Romania meanwhile was busy working for NATO and EU membership and didn't have the resources and time for Moldova. We turned our backs to them and Voronin did his best to seal Moldova off from Romania. 2001 was the year the Moldovanization process really started to take off. The way Romanian was spoken in Chișinău started to become different. Back in the 1990s, the inhabitants of Moldova didn't have their own identity and would rhetorically ask: "who do we join now?" Romania or the USSR/Russia?
There was no European identity back then and it took 20 years to make that idea reach Moldovan discourse. Paradoxically, Voronin too was a promoter of the European identity but we'll get to that. In 2001, Voronin won on the promise of bringing Moldova into a union state with Russia and Belarus.

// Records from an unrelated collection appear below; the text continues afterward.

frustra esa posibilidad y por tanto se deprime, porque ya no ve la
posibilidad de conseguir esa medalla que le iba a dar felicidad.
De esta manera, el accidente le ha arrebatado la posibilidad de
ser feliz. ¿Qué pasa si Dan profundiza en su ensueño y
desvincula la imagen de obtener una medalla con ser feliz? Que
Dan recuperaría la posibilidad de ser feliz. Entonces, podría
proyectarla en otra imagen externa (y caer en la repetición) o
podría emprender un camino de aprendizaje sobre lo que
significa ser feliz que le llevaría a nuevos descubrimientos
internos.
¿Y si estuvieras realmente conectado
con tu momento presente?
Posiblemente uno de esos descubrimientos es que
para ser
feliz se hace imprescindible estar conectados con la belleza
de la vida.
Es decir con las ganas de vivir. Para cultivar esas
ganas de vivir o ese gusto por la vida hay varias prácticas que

This caused a violent split from Romania as Romanians stopped being welcome and Moldovans lost interest. This is when the Moldovanization process begins.
Tacitly, the Bessarabian accent is embraced. Before that, at least in public, politicians, journalists, made efforts to speak Romanian "the right way" as it was spoken in Bucharest. This process continued even after Voronin's switch towards Europe in 2005 as a result of Russo-American negotiations.

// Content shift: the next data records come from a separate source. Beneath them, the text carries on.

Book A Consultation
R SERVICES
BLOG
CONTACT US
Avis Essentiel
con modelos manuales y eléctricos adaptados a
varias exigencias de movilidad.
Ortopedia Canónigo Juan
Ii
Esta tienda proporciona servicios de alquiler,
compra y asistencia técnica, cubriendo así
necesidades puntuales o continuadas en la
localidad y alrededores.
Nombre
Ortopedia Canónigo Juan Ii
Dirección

Not to get bogged into specifics: its 1992, the Transnistrian War ends leaving Russian troops stationed there. In 1999 during the Istanbul negotiations, the OSCE demands that Russia withdraw from Transnistria and the Russians comply. A bunch of soldiers and several dozen train carriages leave Transnistria for Russia. In 2002, Russia had to report to the OSCE every detail of the withdrawal but after the 2001 elections and Romania's upcoming entry in NATO left the Americans trying to find a way to calm the Russians. So they added a small caveat to the OSCE report writing "Russia must withdraw all troops and munitions.. provided that all necessary conditions are in place" thus pushing the withdrawal to an unknown date.
The Russians welcomed this development and for those who remember, in 2002, women in Transnistria were throwing themselves on train tracks "begging" the Russians to not leave and they complied. What happened next is unclear, we don't know if it was a misunderstanding or intentional but the Russians thought they were given the greenlight to vassalize Moldova.
In 2003 came the Kozak Memorandum and the proposed federalization of Moldova. Putin's advisor, Dmitry Kozak, flies to Tiraspol, he was scheduled to go to Chișinău where he, the Transnistrian president, Igor Smirnov and Vladimir Voronin were going to sign the peace deal. A night before the deal was going to be signed the Western embassies call Voronin and tell him not to sign. What follows was a Dostoyevskian scene, Voronin going sleepless knowing Putin will never forgive him. Voronin announces that the deal is off and Kozak returns empty handed to Moscow.
Voronin switched sides in 2003, receiving the backing of America and the EU. In 2005, Voronin's 2nd term, Moldova begins the long & arduous path for the EU. This whole turnaround was called "The Orange Revolution inside Voronin's head" by the former Georgian president, Mikheil Saakashvili".